Schildklieren

De schildklieren (glandula thyreoidea) liggen meteen ter weerszijde van de luchtpijp, iets achter het strottenhoofd. Soms zijn de twee met elkaar verbonden. De schildklieren maken onder invloed van het TSH twee hormonen:
- Trijoodthyronine (T3)
- Tetrajoodthyronine (T4)
Het T3-molecuul bevat drie (= tri) jodiumatomen en het T4 bevat er vier (= tetra). De schildklierhormonen worden aan eiwitten in het bloed gebonden en zo naar alle cellen in het lichaam vervoerd. Ze dringen de cellen binnen en activeren bepaalde genen in de kern of stimuleren de mitochondriën. Op deze manier zetten ze de cellen aan tot een sneller metabolisme. Bovendien maken ze de cellen gevoeliger voor andere signaalstoffen, zoals GH. Zonder T3 of T4 is normale groei eigenlijk niet mogelijk. Er ontstaat dan dwerggroei of subnormale hersenontwikkeling. Ook de gonaden (testikels en ovaria) reageren dan niet goed op FSH en LH.

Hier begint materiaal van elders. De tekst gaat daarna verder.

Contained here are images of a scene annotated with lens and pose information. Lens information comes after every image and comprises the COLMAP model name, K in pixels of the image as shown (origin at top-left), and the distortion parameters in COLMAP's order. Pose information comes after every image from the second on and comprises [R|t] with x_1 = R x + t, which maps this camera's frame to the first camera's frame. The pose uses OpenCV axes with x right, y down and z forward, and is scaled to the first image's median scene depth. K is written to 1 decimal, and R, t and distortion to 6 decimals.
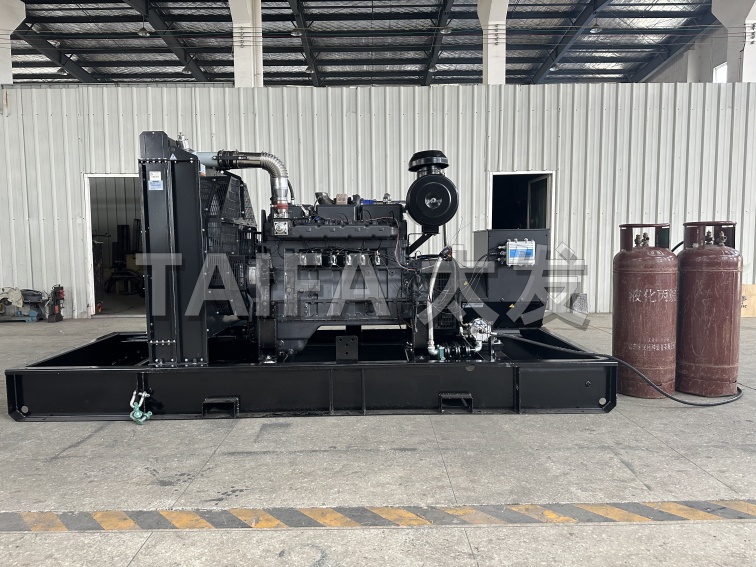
lens RADIAL K [[529.2, 0, 377.5], [0, 529.2, 286.5], [0, 0, 1]] dist [0.063451, -0.084793]
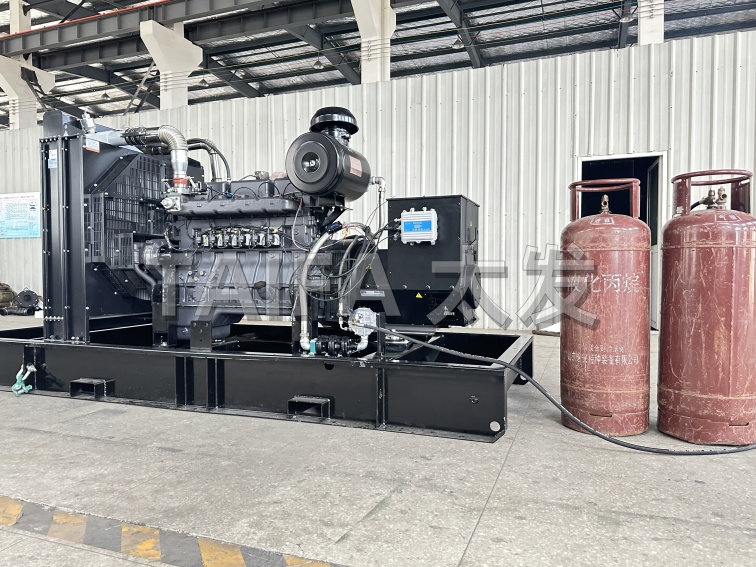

De schildklier produceert nog een derde hormoon, namelijk het calcitonine. De productie ervan staat niet onder invloed van de hypofyse, maar hangt af van de hoeveelheid calcium in het bloed. Hoe hoger de calciumspiegel (bijvoorbeeld na een calciumrijke maaltijd) hoe meer calcitonine de schildklier afgeeft. Hier is dus sprake van een positieve feedback. Een juiste calciumspiegel is voor alle cellen in het lichaam van levensbelang.